**Task details:**
A complete and exact copy of the data below is the task.
Provided information section start
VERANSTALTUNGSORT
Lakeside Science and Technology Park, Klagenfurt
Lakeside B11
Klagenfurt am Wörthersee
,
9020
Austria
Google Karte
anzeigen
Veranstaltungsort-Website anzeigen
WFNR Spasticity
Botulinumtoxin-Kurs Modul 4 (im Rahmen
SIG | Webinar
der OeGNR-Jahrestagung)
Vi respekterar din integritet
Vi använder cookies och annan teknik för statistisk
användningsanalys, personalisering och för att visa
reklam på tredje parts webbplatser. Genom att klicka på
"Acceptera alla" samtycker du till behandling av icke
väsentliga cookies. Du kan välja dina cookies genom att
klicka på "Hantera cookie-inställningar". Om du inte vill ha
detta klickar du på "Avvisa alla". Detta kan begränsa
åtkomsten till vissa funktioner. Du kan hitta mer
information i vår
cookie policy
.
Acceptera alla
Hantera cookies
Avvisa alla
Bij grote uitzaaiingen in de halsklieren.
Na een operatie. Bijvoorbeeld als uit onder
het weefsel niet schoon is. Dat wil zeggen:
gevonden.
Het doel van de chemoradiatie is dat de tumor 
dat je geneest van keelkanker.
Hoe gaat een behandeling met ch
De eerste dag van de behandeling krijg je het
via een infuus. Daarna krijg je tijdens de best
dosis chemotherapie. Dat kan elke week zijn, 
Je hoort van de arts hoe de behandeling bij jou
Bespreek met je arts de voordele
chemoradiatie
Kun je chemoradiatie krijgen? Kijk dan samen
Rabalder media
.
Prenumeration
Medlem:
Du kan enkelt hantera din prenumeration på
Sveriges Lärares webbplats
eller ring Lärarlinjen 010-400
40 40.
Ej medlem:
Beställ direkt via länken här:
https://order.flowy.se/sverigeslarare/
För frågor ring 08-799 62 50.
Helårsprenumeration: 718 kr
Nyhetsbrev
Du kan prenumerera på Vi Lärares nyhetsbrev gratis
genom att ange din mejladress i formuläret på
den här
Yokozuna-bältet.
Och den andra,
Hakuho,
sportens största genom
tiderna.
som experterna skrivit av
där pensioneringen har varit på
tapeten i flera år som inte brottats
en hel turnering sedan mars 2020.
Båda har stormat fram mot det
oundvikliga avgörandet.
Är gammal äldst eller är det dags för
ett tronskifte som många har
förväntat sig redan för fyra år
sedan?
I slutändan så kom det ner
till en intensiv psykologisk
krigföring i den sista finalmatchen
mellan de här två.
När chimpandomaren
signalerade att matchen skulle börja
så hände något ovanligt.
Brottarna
Provided information section end
**Solution:**
VERANSTALTUNGSORT
Lakeside Science and Technology Park, Klagenfurt
Lakeside B11
Klagenfurt am Wörthersee
,
9020
Austria
Google Karte
anzeigen
Veranstaltungsort-Website anzeigen
WFNR Spasticity
Botulinumtoxin-Kurs Modul 4 (im Rahmen
SIG | Webinar
der OeGNR-Jahrestagung)
Vi respekterar din integritet
Vi använder cookies och annan teknik för statistisk
användningsanalys, personalisering och för att visa
reklam på tredje parts webbplatser. Genom att klicka på
"Acceptera alla" samtycker du till behandling av icke
väsentliga cookies. Du kan välja dina cookies genom att
klicka på "Hantera cookie-inställningar". Om du inte vill ha
detta klickar du på "Avvisa alla". Detta kan begränsa
åtkomsten till vissa funktioner. Du kan hitta mer
information i vår
cookie policy
.
Acceptera alla
Hantera cookies
Avvisa alla
Bij grote uitzaaiingen in de halsklieren.
Na een operatie. Bijvoorbeeld als uit onder
het weefsel niet schoon is. Dat wil zeggen:
gevonden.
Het doel van de chemoradiatie is dat de tumor 
dat je geneest van keelkanker.
Hoe gaat een behandeling met ch
De eerste dag van de behandeling krijg je het
via een infuus. Daarna krijg je tijdens de best
dosis chemotherapie. Dat kan elke week zijn, 
Je hoort van de arts hoe de behandeling bij jou
Bespreek met je arts de voordele
chemoradiatie
Kun je chemoradiatie krijgen? Kijk dan samen
Rabalder media
.
Prenumeration
Medlem:
Du kan enkelt hantera din prenumeration på
Sveriges Lärares webbplats
eller ring Lärarlinjen 010-400
40 40.
Ej medlem:
Beställ direkt via länken här:
https://order.flowy.se/sverigeslarare/
För frågor ring 08-799 62 50.
Helårsprenumeration: 718 kr
Nyhetsbrev
Du kan prenumerera på Vi Lärares nyhetsbrev gratis
genom att ange din mejladress i formuläret på
den här
Yokozuna-bältet.
Och den andra,
Hakuho,
sportens största genom
tiderna.
som experterna skrivit av
där pensioneringen har varit på
tapeten i flera år som inte brottats
en hel turnering sedan mars 2020.
Båda har stormat fram mot det
oundvikliga avgörandet.
Är gammal äldst eller är det dags för
ett tronskifte som många har
förväntat sig redan för fyra år
sedan?
I slutändan så kom det ner
till en intensiv psykologisk
krigföring i den sista finalmatchen
mellan de här två.
När chimpandomaren
signalerade att matchen skulle börja
så hände något ovanligt.
Brottarna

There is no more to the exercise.